→ Task data:
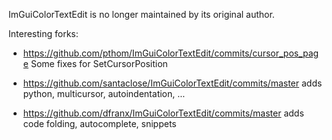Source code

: ImGuiColorTextEdit is no longer maintained by its original author.

Interesting forks:

* https://github.com/pthom/ImGuiColorTextEdit/commits/cursor_pos_page
  Some fixes for SetCursorPosition

* https://github.com/santaclose/ImGuiColorTextEdit/commits/master
  adds python, multicursor, autoindentation, ...

* https://github.com/dfranx/ImGuiColorTextEdit/commits/master
  adds code folding, autocomplete, snippets



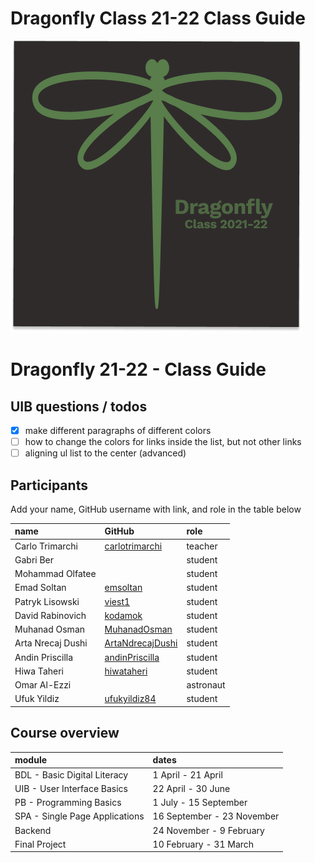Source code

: # Dragonfly Class 21-22 Class Guide

![Dragonfly 2021-22](Logowithtext.png)

# Dragonfly 21-22 - Class Guide
## UIB questions / todos

- [x] make different paragraphs of different colors
- [ ] how to change the colors for links inside the list, but not other links
- [ ] aligning ul list to the center (advanced)

## Participants


Add your name, GitHub username with link, and role in the table below

|name|GitHub|role|
|:---|:---|:---|
|Carlo Trimarchi|[carlotrimarchi](https://github.com/carlotrimarchi)|teacher|
|Gabri Ber||student|
|Mohammad Olfatee||student|
|Emad Soltan|[emsoltan](https://github.com/emsoltan)| student|
|Patryk Lisowski|[viest1](https://github.com/viest1/)|student|
|David Rabinovich|[kodamok](https://github.com/kodamok)|student|
|Muhanad Osman|[MuhanadOsman](https://github.com/MuhandOsman)| student|
|Arta Nrecaj Dushi|[ArtaNdrecajDushi](https://github.com/ArtaNdrecajDushi)| student|
|Andin Priscilla|[andinPriscilla](https://github.com/andinPriscilla)|student|
|Hiwa Taheri|[hiwataheri](https://github.com/hiwataheri)|student|
|Omar Al-Ezzi||astronaut|
|Ufuk Yildiz|[ufukyildiz84](https://github.com/ufukyildiz84)|student|

## Course overview

| module|dates|
|:---|:---
|BDL - Basic Digital Literacy| 1 April - 21 April|
|UIB - User Interface Basics| 22 April - 30 June|
|PB - Programming Basics| 1 July - 15 September|
|SPA - Single Page Applications| 16 September - 23 November|
|Backend| 24 November - 9 February |
|Final Project| 10 February - 31 March |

→ What needs to be done:
Where a line of the records holds the word "April", copy that line.

→ Task response:
|BDL - Basic Digital Literacy| 1 April - 21 April|
|UIB - User Interface Basics| 22 April - 30 June|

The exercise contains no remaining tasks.